3.1 Events causing termination


The Partnership Act 1890 states that partnership is terminated in the following instances.
 Passing of time, if the partnership was entered into for a fixed term
 Termination of the venture, if entered into for a single venture
 The death or bankruptcy of a partner (partnership agreement may vary this)
 Subsequent illegality
 Notice given by a partner if it is a partnership of indefinite duration
 Order of the court granted to a partner
 Agreement between the partners
In the event of the termination of a partnership, the partnership's assets are realised and the proceeds
applied in this order.
 Paying off external debts
 Repaying to the partners any loans or advances
 Repaying the partners' capital contribution
 Anything left over is then repaid to the partners in the profit sharing ratio.
The partnership agreement can exclude some of these provisions and can avoid dissolution in the
following circumstances.
 Death of a partner
 Bankruptcy of a partner
It is wise to make such provisions to give stability to the partnership.

4 Authority of partners in an unlimited liability


partnership


The authority of partners to bind each other in contract is based on the principles of agency.

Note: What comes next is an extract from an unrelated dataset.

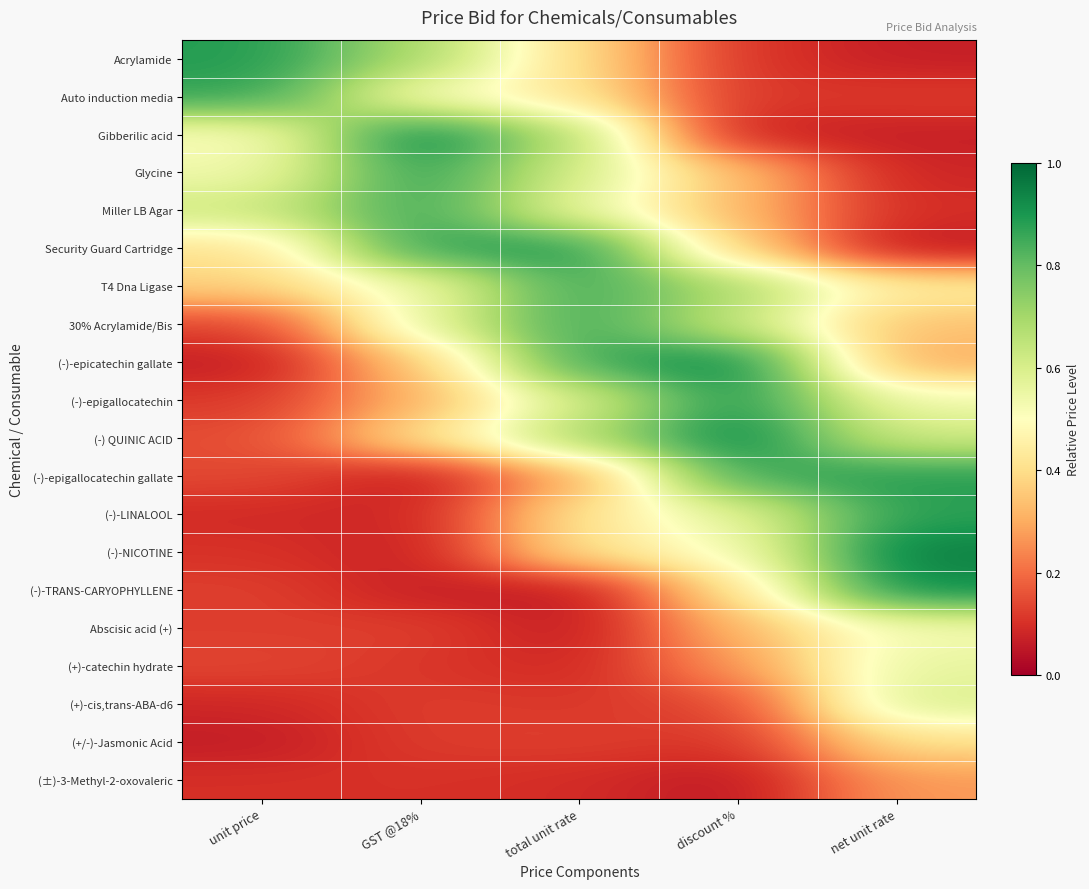

Between GST @18% and unit price, which is larger?

unit price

In simple terms, a partner is the agent of the partnership and their co-partners. This means that some of
their acts bind the other partners, either because they have, or because they appear to have, authority. The
Partnership Act 1890 defines the authority of a partner to make contracts as follows.

Authority of a partner
Every partner is an agent of the firm and their other partners for the purpose of the business of the
partnership, and the acts of every partner who does any act for carrying on the usual way of business if
the kind carried on by the firm of which they are a member bind the firm and their partners, unless the
partner so acting has in fact no authority to act for the firm in the particular matter, and the person with
whom they are dealing either knows that they have no authority, or does not know or believe them to
be a partner.
Where a partner pledges the credit of the firm for a purpose apparently not connected with the firm's
ordinary course of business, the firm is not bound, unless they are in fact specially authorised by the
other partners: but this section does not affect any personal liability incurred by an individual.
If it has been agreed between the partners that any restriction shall be placed on the power of any one or
more of them to bind the firm, no act done in contravention of the agreement is binding on the firm with
respect to persons having notice of the agreement.

The key point to note about authority of partners is that, other than when the partner has actual authority,
the authority often depends on the perception of the third party. If the third party genuinely believes that
the partner has authority, the partner is likely to bind the firm.